Bloco de interpretação (1a, 1b, 2a, 3a, 3b, 4a, 6 e 7a)
Cada pergunta indica o parágrafo de origem, o que é uma ajuda enorme: antes de responder, volta a esse parágrafo e lê também o anterior e o seguinte, porque a resposta está quase sempre a uma linha de distância. Distingue os pedidos de informação directa (causa da morte, momento das visitas, forma como a família soube do regresso) dos pedidos de justificação com base numa passagem, como a 1b: aí, transcreve ou cita a passagem e só depois explica, porque responder sem apoio textual perde cotação. A 3b, a mais bem paga do bloco com 1,5 valores, pede descrição de ambiente e exige duas ou três frases que captem a ansiedade, o alvoroço e o interesse material da família na estação. Nas perguntas 6 e 7a treina o raciocínio de causa e consequência, e habitua-te a contextualizar o pano de fundo histórico do chibalo e da emigração mineira.

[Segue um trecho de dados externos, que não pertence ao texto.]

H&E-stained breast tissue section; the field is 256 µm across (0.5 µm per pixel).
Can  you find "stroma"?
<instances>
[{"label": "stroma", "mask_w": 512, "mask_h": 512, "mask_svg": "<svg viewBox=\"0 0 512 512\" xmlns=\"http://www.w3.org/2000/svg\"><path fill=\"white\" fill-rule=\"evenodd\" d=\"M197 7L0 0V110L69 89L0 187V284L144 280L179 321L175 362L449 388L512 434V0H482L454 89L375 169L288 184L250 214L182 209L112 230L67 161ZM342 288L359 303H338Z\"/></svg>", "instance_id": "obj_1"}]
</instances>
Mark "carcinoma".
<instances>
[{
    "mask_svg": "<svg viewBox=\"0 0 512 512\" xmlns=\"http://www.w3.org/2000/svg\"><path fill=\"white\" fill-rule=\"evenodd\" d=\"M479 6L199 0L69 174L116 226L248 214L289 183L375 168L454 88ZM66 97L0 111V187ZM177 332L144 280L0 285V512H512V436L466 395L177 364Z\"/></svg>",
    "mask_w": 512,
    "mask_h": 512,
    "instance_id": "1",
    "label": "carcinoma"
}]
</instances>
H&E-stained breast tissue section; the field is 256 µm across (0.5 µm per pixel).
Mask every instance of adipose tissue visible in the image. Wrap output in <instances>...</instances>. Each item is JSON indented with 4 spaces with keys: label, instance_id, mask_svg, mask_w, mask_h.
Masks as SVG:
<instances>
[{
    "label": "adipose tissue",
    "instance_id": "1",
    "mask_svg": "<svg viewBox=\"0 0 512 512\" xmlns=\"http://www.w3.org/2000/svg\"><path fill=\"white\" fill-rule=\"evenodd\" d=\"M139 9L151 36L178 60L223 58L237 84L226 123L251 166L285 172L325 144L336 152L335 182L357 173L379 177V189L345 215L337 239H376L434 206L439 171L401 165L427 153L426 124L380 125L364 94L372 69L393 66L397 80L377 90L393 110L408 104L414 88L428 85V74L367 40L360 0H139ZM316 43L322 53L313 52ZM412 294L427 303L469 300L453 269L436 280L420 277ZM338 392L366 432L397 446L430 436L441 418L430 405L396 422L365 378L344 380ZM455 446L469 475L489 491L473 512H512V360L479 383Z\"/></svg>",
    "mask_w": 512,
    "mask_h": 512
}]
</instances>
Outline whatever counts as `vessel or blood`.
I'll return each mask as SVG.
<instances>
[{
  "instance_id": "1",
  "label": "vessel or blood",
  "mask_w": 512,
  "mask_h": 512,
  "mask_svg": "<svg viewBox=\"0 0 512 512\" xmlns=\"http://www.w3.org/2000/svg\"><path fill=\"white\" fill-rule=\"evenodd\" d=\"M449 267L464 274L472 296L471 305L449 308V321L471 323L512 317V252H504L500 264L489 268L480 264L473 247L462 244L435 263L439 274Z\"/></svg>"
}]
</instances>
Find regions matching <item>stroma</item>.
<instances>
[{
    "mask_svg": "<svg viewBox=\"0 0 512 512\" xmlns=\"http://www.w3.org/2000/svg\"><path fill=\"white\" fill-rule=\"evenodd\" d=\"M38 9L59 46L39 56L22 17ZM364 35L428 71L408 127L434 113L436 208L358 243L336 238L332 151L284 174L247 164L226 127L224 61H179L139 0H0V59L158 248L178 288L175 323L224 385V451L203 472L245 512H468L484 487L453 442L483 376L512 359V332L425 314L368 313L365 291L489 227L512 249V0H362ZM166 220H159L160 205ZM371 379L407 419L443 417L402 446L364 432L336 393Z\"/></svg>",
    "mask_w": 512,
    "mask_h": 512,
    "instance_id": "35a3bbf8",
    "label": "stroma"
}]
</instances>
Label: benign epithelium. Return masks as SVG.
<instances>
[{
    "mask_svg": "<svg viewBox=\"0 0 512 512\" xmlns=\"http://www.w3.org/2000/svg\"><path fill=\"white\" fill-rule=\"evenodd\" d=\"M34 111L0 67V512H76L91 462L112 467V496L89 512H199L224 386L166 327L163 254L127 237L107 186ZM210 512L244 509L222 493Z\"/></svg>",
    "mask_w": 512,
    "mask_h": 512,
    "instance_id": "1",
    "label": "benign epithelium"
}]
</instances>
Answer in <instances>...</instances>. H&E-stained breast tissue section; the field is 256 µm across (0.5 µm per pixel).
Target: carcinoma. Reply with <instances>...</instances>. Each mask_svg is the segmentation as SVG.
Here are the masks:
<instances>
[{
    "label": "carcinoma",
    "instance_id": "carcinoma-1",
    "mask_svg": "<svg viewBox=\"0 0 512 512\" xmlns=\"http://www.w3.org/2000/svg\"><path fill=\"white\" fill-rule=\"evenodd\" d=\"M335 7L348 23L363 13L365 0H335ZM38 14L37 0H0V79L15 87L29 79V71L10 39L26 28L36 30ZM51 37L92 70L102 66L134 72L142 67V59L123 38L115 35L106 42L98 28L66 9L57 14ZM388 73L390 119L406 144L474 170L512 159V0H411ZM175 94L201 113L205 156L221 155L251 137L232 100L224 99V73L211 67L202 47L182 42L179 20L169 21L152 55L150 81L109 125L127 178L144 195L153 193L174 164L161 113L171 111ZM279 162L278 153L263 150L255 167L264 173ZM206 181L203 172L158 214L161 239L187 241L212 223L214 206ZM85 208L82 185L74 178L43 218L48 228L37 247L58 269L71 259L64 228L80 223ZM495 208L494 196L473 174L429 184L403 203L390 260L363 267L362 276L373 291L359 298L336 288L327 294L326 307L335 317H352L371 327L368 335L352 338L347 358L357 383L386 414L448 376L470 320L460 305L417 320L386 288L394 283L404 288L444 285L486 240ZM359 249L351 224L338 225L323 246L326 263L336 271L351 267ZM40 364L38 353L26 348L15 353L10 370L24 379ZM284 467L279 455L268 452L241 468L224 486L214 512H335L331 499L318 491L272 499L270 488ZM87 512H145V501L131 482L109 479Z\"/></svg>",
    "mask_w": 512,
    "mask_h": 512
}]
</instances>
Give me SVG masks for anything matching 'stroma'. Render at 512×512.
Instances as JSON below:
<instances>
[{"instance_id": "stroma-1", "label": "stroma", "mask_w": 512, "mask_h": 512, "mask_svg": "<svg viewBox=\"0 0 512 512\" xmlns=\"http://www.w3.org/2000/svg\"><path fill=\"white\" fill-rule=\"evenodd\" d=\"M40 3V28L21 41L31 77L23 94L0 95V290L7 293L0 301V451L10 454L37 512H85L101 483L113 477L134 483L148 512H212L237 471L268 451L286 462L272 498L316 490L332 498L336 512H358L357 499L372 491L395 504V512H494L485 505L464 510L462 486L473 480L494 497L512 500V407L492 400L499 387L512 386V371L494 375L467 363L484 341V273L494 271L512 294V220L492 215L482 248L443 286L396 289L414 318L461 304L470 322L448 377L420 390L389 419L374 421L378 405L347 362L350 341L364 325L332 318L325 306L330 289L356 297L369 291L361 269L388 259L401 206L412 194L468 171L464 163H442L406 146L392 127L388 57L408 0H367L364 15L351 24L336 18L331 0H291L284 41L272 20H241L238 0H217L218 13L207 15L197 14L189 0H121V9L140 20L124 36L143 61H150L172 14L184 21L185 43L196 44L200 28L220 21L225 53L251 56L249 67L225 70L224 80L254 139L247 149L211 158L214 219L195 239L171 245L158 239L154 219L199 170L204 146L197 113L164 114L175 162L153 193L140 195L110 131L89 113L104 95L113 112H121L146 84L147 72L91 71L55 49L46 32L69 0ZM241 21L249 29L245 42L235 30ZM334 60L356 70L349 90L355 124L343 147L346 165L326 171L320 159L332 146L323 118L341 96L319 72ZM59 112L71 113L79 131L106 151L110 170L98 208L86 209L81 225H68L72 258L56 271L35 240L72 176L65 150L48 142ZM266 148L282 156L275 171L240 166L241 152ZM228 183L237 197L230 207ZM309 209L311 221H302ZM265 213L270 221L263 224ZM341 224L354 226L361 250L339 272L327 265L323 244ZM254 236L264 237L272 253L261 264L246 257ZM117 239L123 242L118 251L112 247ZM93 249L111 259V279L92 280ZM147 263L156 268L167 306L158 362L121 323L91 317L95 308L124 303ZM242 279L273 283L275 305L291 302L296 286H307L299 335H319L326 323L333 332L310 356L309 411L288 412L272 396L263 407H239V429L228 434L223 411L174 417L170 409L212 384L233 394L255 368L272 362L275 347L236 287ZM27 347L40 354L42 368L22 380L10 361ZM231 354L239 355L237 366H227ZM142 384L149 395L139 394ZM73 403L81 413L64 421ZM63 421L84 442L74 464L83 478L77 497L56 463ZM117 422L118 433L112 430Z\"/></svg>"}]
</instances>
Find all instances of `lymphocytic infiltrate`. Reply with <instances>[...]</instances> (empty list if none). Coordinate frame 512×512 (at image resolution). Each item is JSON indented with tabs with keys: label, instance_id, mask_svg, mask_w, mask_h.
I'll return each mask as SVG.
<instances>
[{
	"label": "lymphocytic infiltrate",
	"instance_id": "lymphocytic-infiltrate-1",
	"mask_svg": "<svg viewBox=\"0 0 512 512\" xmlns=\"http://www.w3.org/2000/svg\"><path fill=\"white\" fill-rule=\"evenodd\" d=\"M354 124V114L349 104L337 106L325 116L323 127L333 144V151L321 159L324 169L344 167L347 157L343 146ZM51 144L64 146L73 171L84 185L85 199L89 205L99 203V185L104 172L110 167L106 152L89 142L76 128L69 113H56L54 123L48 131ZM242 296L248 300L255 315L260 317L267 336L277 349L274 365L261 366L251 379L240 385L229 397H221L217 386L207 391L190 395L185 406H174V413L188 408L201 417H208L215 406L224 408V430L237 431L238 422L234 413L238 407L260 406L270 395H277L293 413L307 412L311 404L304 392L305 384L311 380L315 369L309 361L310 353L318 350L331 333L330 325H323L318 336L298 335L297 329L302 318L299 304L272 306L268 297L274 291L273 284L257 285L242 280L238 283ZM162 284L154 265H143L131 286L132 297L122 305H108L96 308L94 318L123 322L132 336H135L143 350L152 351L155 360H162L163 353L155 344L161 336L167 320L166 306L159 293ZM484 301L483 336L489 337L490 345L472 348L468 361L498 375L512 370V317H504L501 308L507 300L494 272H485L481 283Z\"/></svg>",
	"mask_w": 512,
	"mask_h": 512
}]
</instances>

Bloco de funcionamento da língua (2b, 2c, 3c, 4b, 5a, 5b e 7b)
A análise sintáctica da 2b vale 2,0 valores e merece treino específico: identifica primeiro o predicado, depois o sujeito, depois o complemento directo e só no fim os modificadores, apresentando a análise organizada por partes. Na 2c revê a diferença entre derivação (prefixal, sufixal, parassintética e regressiva) e composição (por justaposição e por aglutinação), decompondo a palavra em radical e afixos. Na 3c, a substituição de “às portas da morte” exige sinónimo de expressão idiomática, pelo que vale a pena treinar a passagem do sentido figurado para o literal. Na 4b, “levá-lo” é um caso de conjugação pronominal com ênclise e alteração da forma verbal, matéria a rever a par das regras de próclise e mesóclise. Na 5a lê as três hipóteses até ao fim antes de assinalar, porque se distinguem por pormenores de sentido. Na 5b responde sempre com a classe e as suas características. Na 7b, a passagem ao discurso indirecto obriga a recuar tempos verbais, mudar pessoas e ajustar deícticos, começando pela fórmula pedida.
Bloco de composição (pergunta 8)
São 4,0 valores em apenas dez linhas, o que exige planeamento e cerca de vinte minutos reservados no fim. No Tema 1, texto de opinião, estrutura em três momentos: posição clara, dois argumentos fundamentados e conclusão breve, com conectores como “por um lado”, “além disso”, “contudo” e “em suma”. No Tema 2, transformação em notícia, domina a estrutura jornalística: título, lead que responde a quem, o quê, quando, onde e porquê, e corpo por ordem de importância, com terceira pessoa, tempo passado, linguagem objectiva e sem marcas de opinião. Respeita o limite de dez linhas e guarda dois minutos para reler e corrigir acentuação, pontuação e concordância.
Gestão do tempo
Com 120 minutos para oito perguntas tens folga para ler o conto duas vezes. Reserva quinze minutos para a leitura inicial, oitenta minutos para as perguntas 1 a 7, vinte minutos para a composição e cinco minutos finais para revisão.